Opposer les français les moins bien lotis à ceux qui ont encore la tête hors de l’eau est une technique qui a fait ses preuves. « Salauds de privilégiés » qui peuvent encore s’acheter de la viande le dimanche. Soyons tous égaux dans la misère et la précarité , voilà notre futur avec ces gens !
On pouvait au moins espérer que les retraites des agriculteurs ne seraient pas utilisées comme simple faire-valoir des réformes-nécessaires-parce-que-vous-comprenez-messieurs-dames-y-a-la-dette. Sûr, Macron allait charger son gouvernement de s’emparer de ce dossier avec sérieux et conviction.
Flashback n°2
Moins de deux semaines après cette sortie était présenté au Sénat un texte de loi à l’initiative des parlementaires communistes sur la revalorisation des retraites agricoles. Ce texte avait été voté à l’unanimité de tous les groupes à l’Assemblée nationale puis adopté dans le même élan unitaire lors de son passage en commission sénatoriale mais pourtant il a été retoqué le 7 mars par la seule volonté du gouvernement qui a posé son véto comme l’article 44-3 de la Constitution lui en donne le droit.
Que disait donc ce texte pour provoquer un tel recul ? L’idée générale était de porter la retraite minimum de 75 à 85%, du SMIC, mesure qui aurait dû grandement bénéficier aux femmes exploitantes qui ont bien souvent les plus petites retraites. Il est vrai que la proposition préconisait le financement de cette augmentation par une taxation de la spéculation boursière, une idée hérétique pour la Start Up nation.
Comme toujours avec les propositions émanant d’autres groupes, le gouvernement proposait de revoir cette proposition plus tard, selon son propre agenda. Le salon de l’Agriculture était passé, il devenait plus urgent de s’occuper du statut des cheminots que de la fameuse retraite des agriculteurs. En attendant ceux-ci ont de plus en plus de mal à faire face, au point que le taux de suicide dans le monde agricole est supérieur de 20 à 30% au reste de la population.
A dire vrai, il y eut un troisième mouvement. Dans le cadre de leur nouvelle niche parlementaire, le groupe CRCE (Communiste, Républicain, Citoyen et Écologiste) a représenté son texte devant le Sénat le 16 mai dernier.
Est-il vraiment nécessaire de détailler ce qu’il en est advenu ?

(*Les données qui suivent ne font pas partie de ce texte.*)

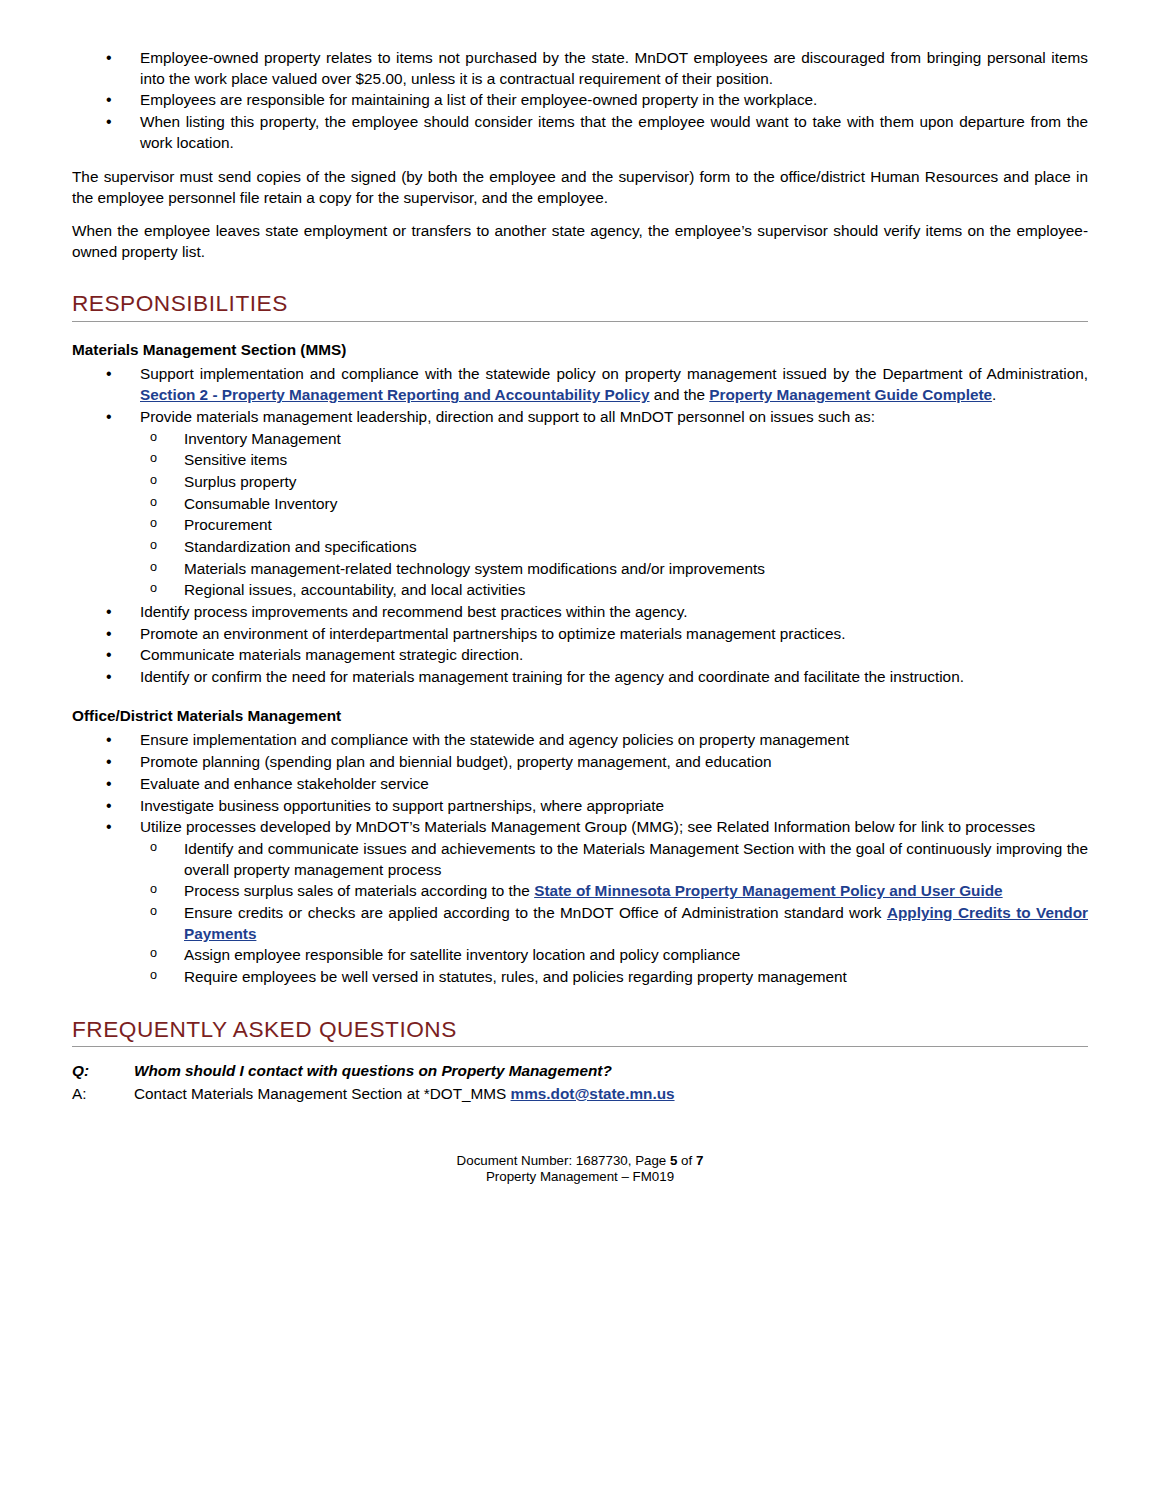Employee-owned property relates to items not purchased by the state. MnDOT employees are discouraged from bringing personal items into the work place valued over $25.00, unless it is a contractual requirement of their position.
Employees are responsible for maintaining a list of their employee-owned property in the workplace.
When listing this property, the employee should consider items that the employee would want to take with them upon departure from the work location.
The supervisor must send copies of the signed (by both the employee and the supervisor) form to the office/district Human Resources and place in the employee personnel file retain a copy for the supervisor, and the employee.
When the employee leaves state employment or transfers to another state agency, the employee’s supervisor should verify items on the employee-owned property list.
RESPONSIBILITIES
Materials Management Section (MMS)
Support implementation and compliance with the statewide policy on property management issued by the Department of Administration, Section 2 - Property Management Reporting and Accountability Policy and the Property Management Guide Complete.
Provide materials management leadership, direction and support to all MnDOT personnel on issues such as:
Inventory Management
Sensitive items
Surplus property
Consumable Inventory
Procurement
Standardization and specifications
Materials management-related technology system modifications and/or improvements
Regional issues, accountability, and local activities
Identify process improvements and recommend best practices within the agency.
Promote an environment of interdepartmental partnerships to optimize materials management practices.
Communicate materials management strategic direction.
Identify or confirm the need for materials management training for the agency and coordinate and facilitate the instruction.
Office/District Materials Management
Ensure implementation and compliance with the statewide and agency policies on property management
Promote planning (spending plan and biennial budget), property management, and education
Evaluate and enhance stakeholder service
Investigate business opportunities to support partnerships, where appropriate
Utilize processes developed by MnDOT’s Materials Management Group (MMG); see Related Information below for link to processes
Identify and communicate issues and achievements to the Materials Management Section with the goal of continuously improving the overall property management process
Process surplus sales of materials according to the State of Minnesota Property Management Policy and User Guide
Ensure credits or checks are applied according to the MnDOT Office of Administration standard work Applying Credits to Vendor Payments
Assign employee responsible for satellite inventory location and policy compliance
Require employees be well versed in statutes, rules, and policies regarding property management
FREQUENTLY ASKED QUESTIONS
| Q: | Whom should I contact with questions on Property Management? |
| A: | Contact Materials Management Section at *DOT_MMS mms.dot@state.mn.us |
Document Number: 1687730, Page 5 of 7
Property Management – FM019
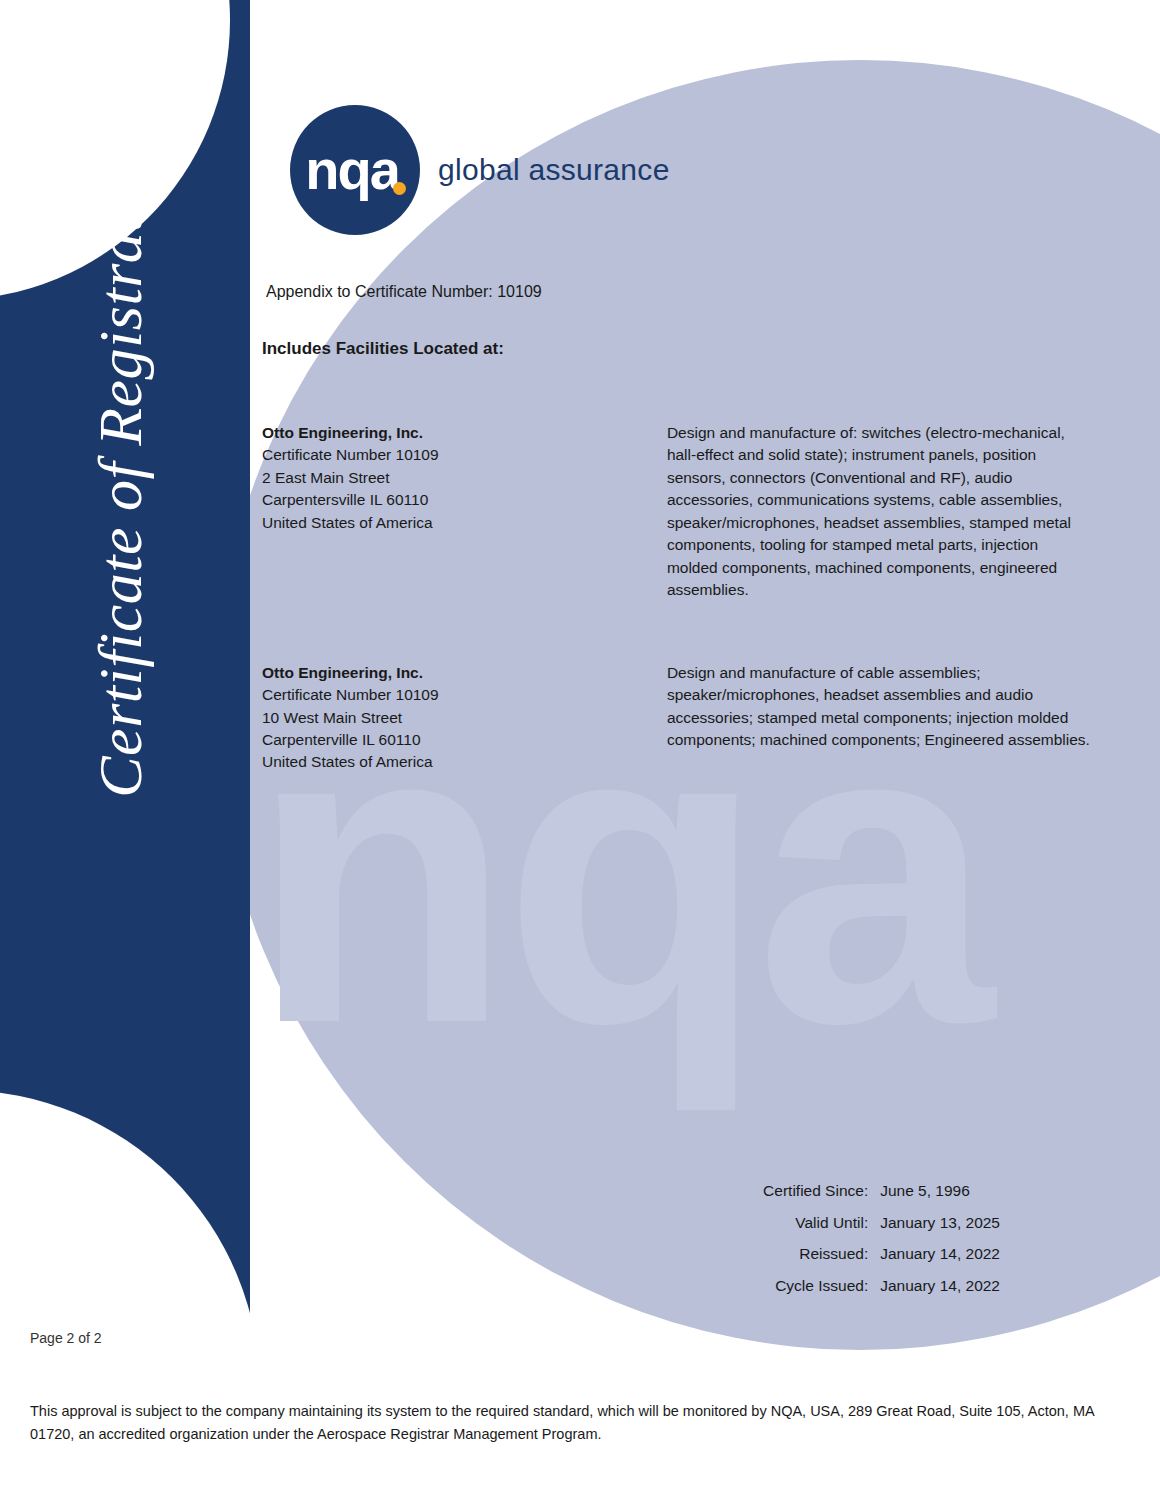nqa
Certificate of Registration
nqa
global assurance
Appendix to Certificate Number: 10109
Includes Facilities Located at:
| Otto Engineering, Inc. Certificate Number 10109 2 East Main Street Carpentersville IL 60110 United States of America | Design and manufacture of: switches (electro-mechanical, hall-effect and solid state); instrument panels, position sensors, connectors (Conventional and RF), audio accessories, communications systems, cable assemblies, speaker/microphones, headset assemblies, stamped metal components, tooling for stamped metal parts, injection molded components, machined components, engineered assemblies. |
| Otto Engineering, Inc. Certificate Number 10109 10 West Main Street Carpenterville IL 60110 United States of America | Design and manufacture of cable assemblies; speaker/microphones, headset assemblies and audio accessories; stamped metal components; injection molded components; machined components; Engineered assemblies. |
| Certified Since: | June 5, 1996 |
| Valid Until: | January 13, 2025 |
| Reissued: | January 14, 2022 |
| Cycle Issued: | January 14, 2022 |
Page 2 of 2
This approval is subject to the company maintaining its system to the required standard, which will be monitored by NQA, USA, 289 Great Road, Suite 105, Acton, MA 01720, an accredited organization under the Aerospace Registrar Management Program.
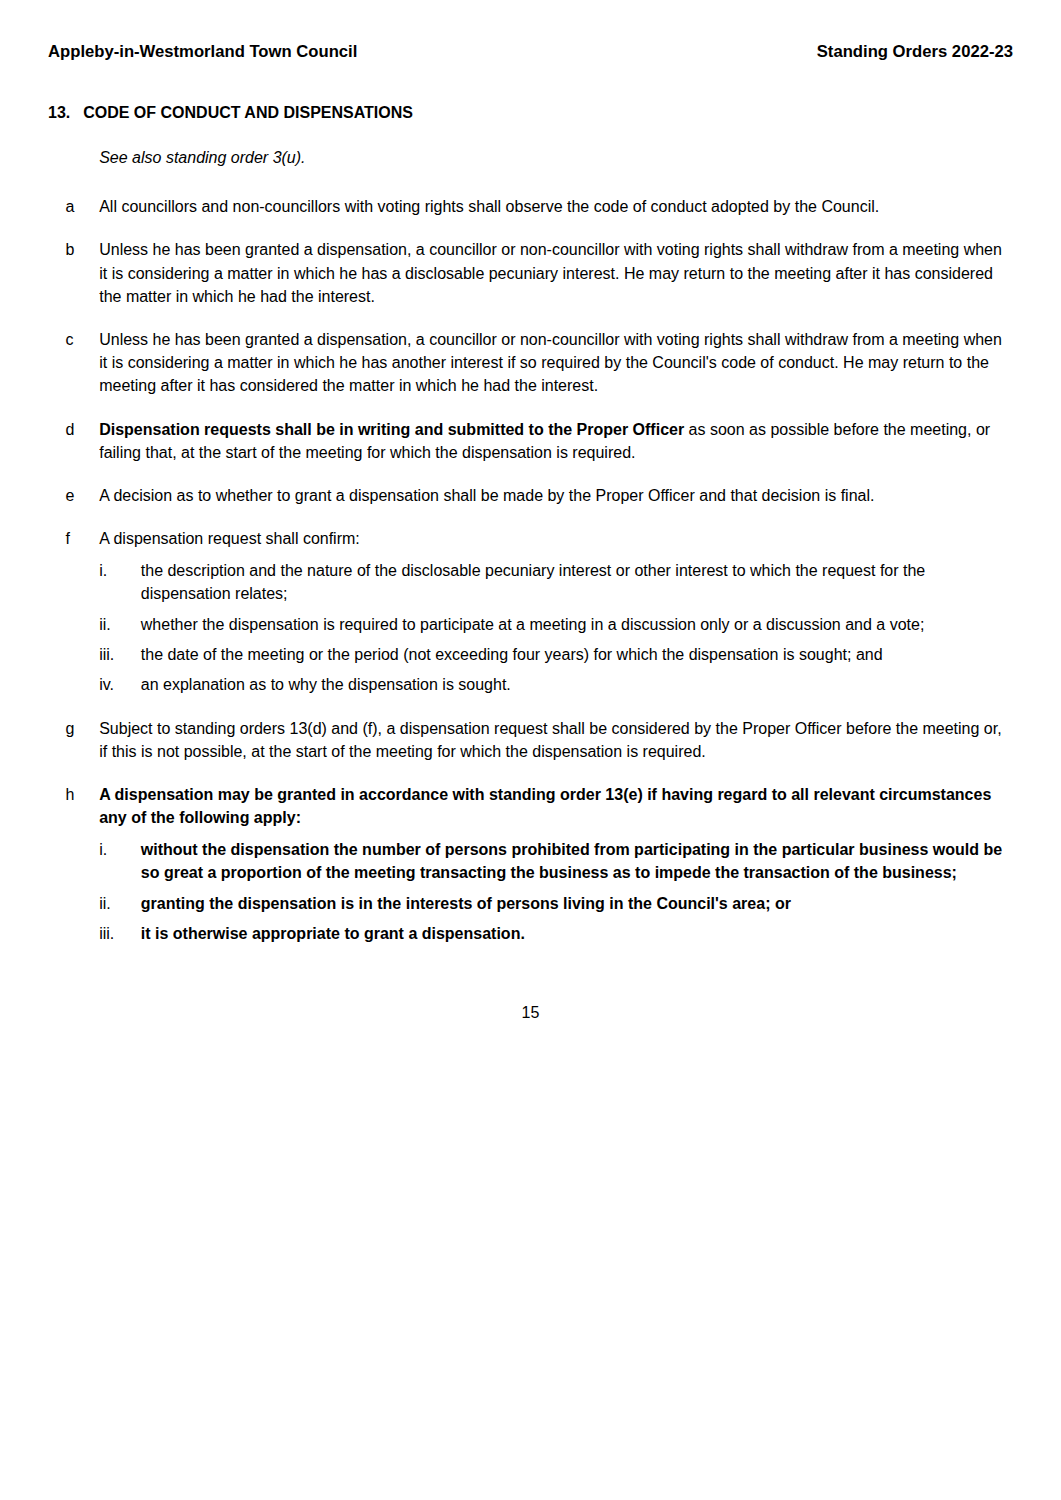Appleby-in-Westmorland Town Council Standing Orders 2022-23
13. Code of Conduct and Dispensations
See also standing order 3(u).
a All councillors and non-councillors with voting rights shall observe the code of conduct adopted by the Council.
b Unless he has been granted a dispensation, a councillor or non-councillor with voting rights shall withdraw from a meeting when it is considering a matter in which he has a disclosable pecuniary interest. He may return to the meeting after it has considered the matter in which he had the interest.
c Unless he has been granted a dispensation, a councillor or non-councillor with voting rights shall withdraw from a meeting when it is considering a matter in which he has another interest if so required by the Council's code of conduct. He may return to the meeting after it has considered the matter in which he had the interest.
dDispensation requests shall be in writing and submitted to the Proper Officer as soon as possible before the meeting, or failing that, at the start of the meeting for which the dispensation is required.
e A decision as to whether to grant a dispensation shall be made by the Proper Officer and that decision is final.
f A dispensation request shall confirm:
i. the description and the nature of the disclosable pecuniary interest or other interest to which the request for the dispensation relates;
ii. whether the dispensation is required to participate at a meeting in a discussion only or a discussion and a vote;
iii. the date of the meeting or the period (not exceeding four years) for which the dispensation is sought; and
iv. an explanation as to why the dispensation is sought.
g Subject to standing orders 13(d) and (f), a dispensation request shall be considered by the Proper Officer before the meeting or, if this is not possible, at the start of the meeting for which the dispensation is required.
hA dispensation may be granted in accordance with standing order 13(e) if having regard to all relevant circumstances any of the following apply:
i. without the dispensation the number of persons prohibited from participating in the particular business would be so great a proportion of the meeting transacting the business as to impede the transaction of the business;
ii. granting the dispensation is in the interests of persons living in the Council's area; or
iii. it is otherwise appropriate to grant a dispensation.
15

L’histoire ne dit pas si Emmanuel Macron est fan de Jacques Dutronc, mais après avoir fait chanter « je retourne ma veste » à une grande partie de la classe politique l’année dernière, notre président et son orchestre marchent dorénavant sur l’air de « J’y pense et puis j’oublie » comme l’atteste l’actualité récente et les reculs sur le glyphosate ou la part des logements accessibles aux handicapés.